There used to be one of those wooden wedges in the second pitch of Human Fright into recent times. Small hole drilled in wide end with some bunk hemp rope. Wide pins wouldn't make an appearance until after 1958 (stoveleg pins being probably the first).
Karen

Trad climber
So Cal Hell
Oct 21, 2008 - 05:36pm PT
Ahhh..the slab traverse!!! years ago, the first time climbing the Open Book, my solid partner got totally whigged out on that upper slab. He couldn't do it and essentially we were stuck until this last party came up and we asked if they would belay my partner up. Since it was their first time at Tahquitz they needed beta on the friction descent, so helped each other out. By the time we got up the Open Book it was dark, so too sketchy to down climb the descent, however, between our two ropes we just rapped down.
So, if you are a solid crack climber but dislike friction slabs beware of that last pitch!!!

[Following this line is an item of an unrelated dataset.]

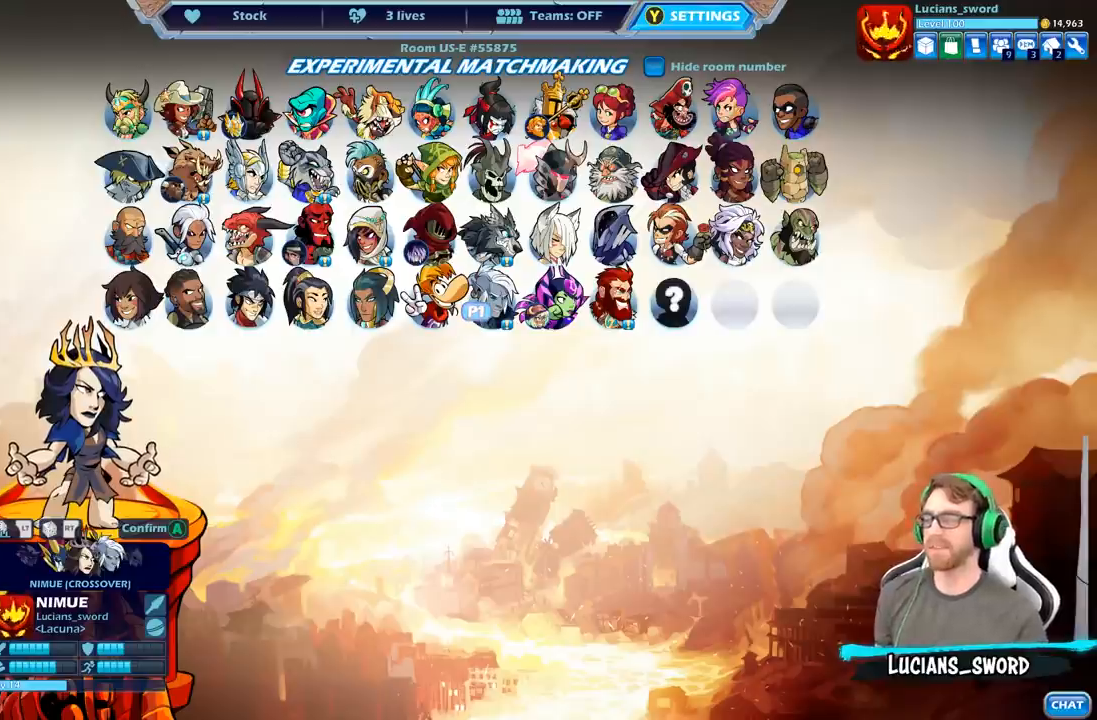
{"buttons": [], "left_stick": "center", "right_stick": "center", "events": []}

There you go Woody, this was "one" of those Tahquitz climbs ending in the dark !!!!
Strider

Trad climber
one of god's mountain temples....
Oct 21, 2008 - 05:51pm PT
This is the best pic I could find of the run-out slab at the top. You start in the chimney to the left of my partner and then wriggle out onto the face right above my partners head. You are aiming for the OW/squeeze further above my partners head. The slab is called 5.6 but if you don't have any big cams (#4.5+ if I remember correctly) then I think you have almost no gear from the belay until you get to the squeeze...

SQUEEEEEEEEEEZE....

And here is the final OW/squeeze...

so much fun!
-n

edit... just for fun, here is a pic of me in the cave belay that the topo marks as optional. This belay SUCKS.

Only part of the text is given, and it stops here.